Es ist ein Paukenschlag: Seit Mittwoch steht die Papierproduktion bei Norske Skog in Bruck still. Grund sind die extrem hohen Gaspreise. Weitere Betreiben könnten folgen, die Lage ändert sich laut Industriellenvereinigung stündlich. Ein kurzfristiger Umstieg auf andere Energiequellen ist kaum möglich.
„Stellen Sie sich vor, Sie zahlen an der Tankstelle plötzlich 20 Euro für einen Liter Diesel", zieht Gert Pfleger, Sprecher von Norske Skog in Bruck, einen Vergleich. In der Papierfabrik mit 450 Mitarbeitern hat man angesichts der Preisrallye bei Gas nun die Stopptaste drückt: Die Produktion steht seit Mittwochabend still.

Arbeitsaufträge:
1. Beantworten Sie anhand des Berichts über den Produktionsstopp bei Norske Skog diese Fragen:
(a) Seit wann steht die Papierproduktion still?
(b) Wie viele Mitarbeiter hat die Papierfabrik?
(c) Welche Funktion hat Gert Pfleger?
2. Erklären Sie mit dem Bericht über den Produktionsstopp bei Norske Skog, warum die Fabrik ihre Produktion angehalten hat.
3. Schreiben Sie den Bericht über den Produktionsstopp bei Norske Skog ab seinem letzten Satz weiter.
Die Zeilen stammen aus einer anderen Quelle.

[Gespeicherte Daten]
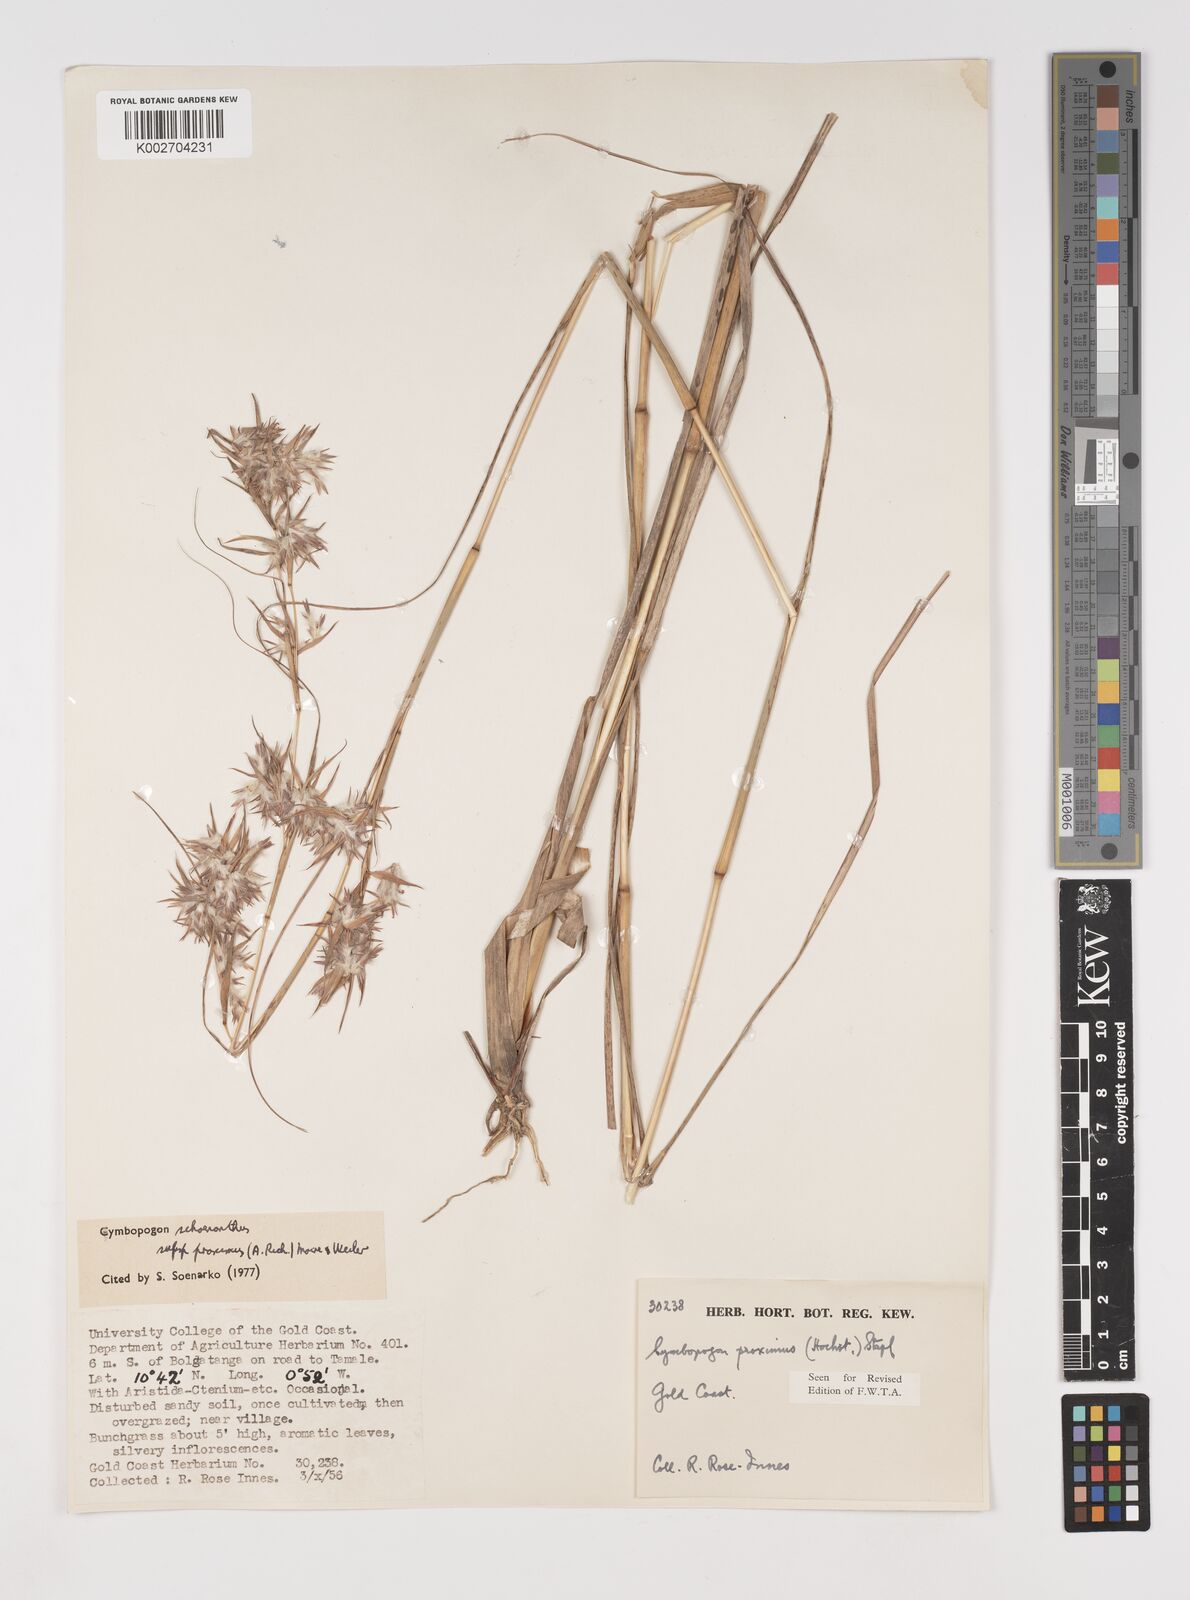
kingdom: Plantae
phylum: Tracheophyta
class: Liliopsida
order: Poales
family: Poaceae
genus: Cymbopogon
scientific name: Cymbopogon schoenanthus
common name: Geranium grass
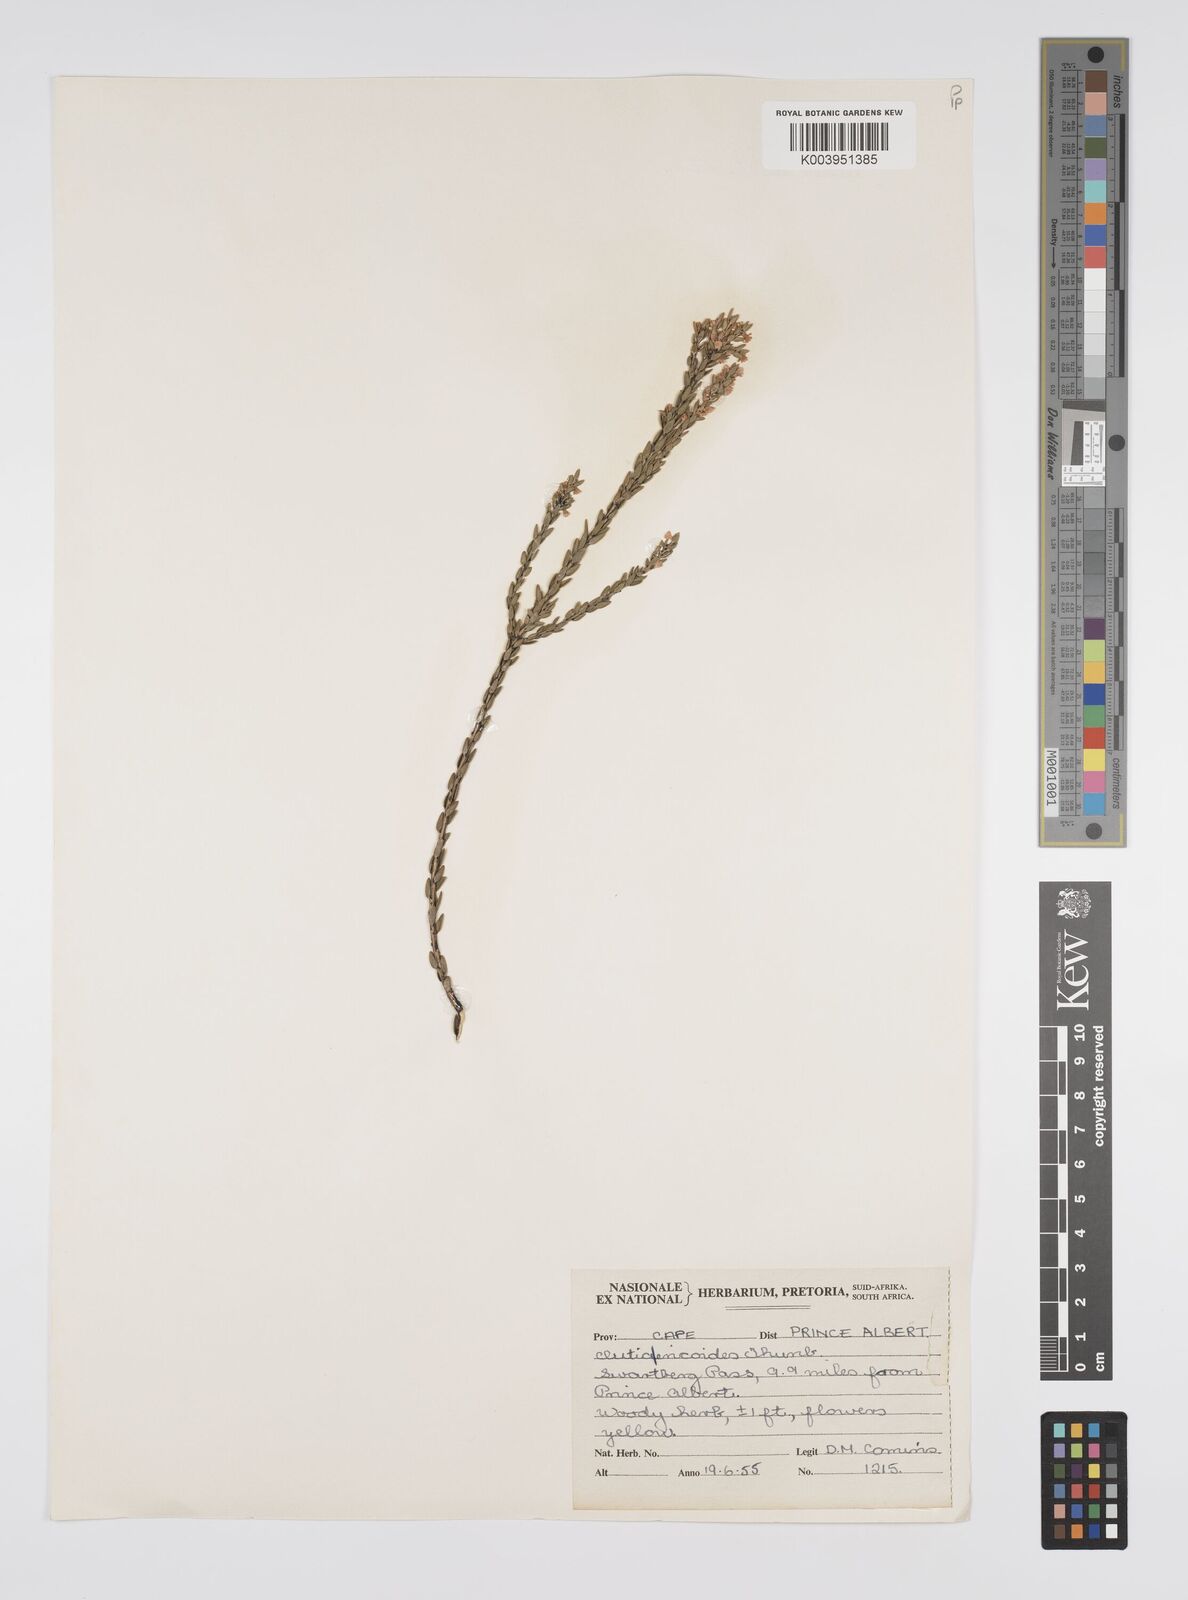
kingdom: Plantae
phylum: Tracheophyta
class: Magnoliopsida
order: Malpighiales
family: Peraceae
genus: Clutia
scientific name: Clutia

Lösungen:
1.
(a) Seit Mittwoch, genauer seit Mittwochabend.
(b) 450 Mitarbeiter.
(c) Er ist Sprecher von Norske Skog in Bruck.

2. Die Gaspreise sind extrem hoch. Ein kurzfristiger Umstieg auf andere Energiequellen ist kaum möglich.

3.
Pfleger: „Die Preise haben sich verzehnfacht im Vergleich zum Durchschnitt der vergangenen zehn Jahre.“ Die Steigerungen begannen Mitte des Vorjahres, in den vergangenen Tagen war die Entwicklung drastisch.
Keine Kündigung, keine Kurzarbeit
Dennoch wirft man im Brucker Leitbetrieb nicht die Nerven weg. Es gibt keine Kündigung und nicht einmal Kurzarbeit: „Wir ersuchen die Mitarbeiter, Urlaub abzubauen. Dazu gibt es Instandhaltungsarbeiten, auch der Umbau unserer Papiermaschine läuft ganz normal weiter“, sagt Pfleger.
Und es zeichnet sich Licht am Ende des Tunnels ab: Anfang April wird ein eigenes Kraftwerk in Bruck in Betrieb gehen. Reststoffe aus der Region werden dort verbrannt, um Energie zu erzeugen. Der Bedarf an russischem Erdgas soll dadurch deutlich zurückgehen.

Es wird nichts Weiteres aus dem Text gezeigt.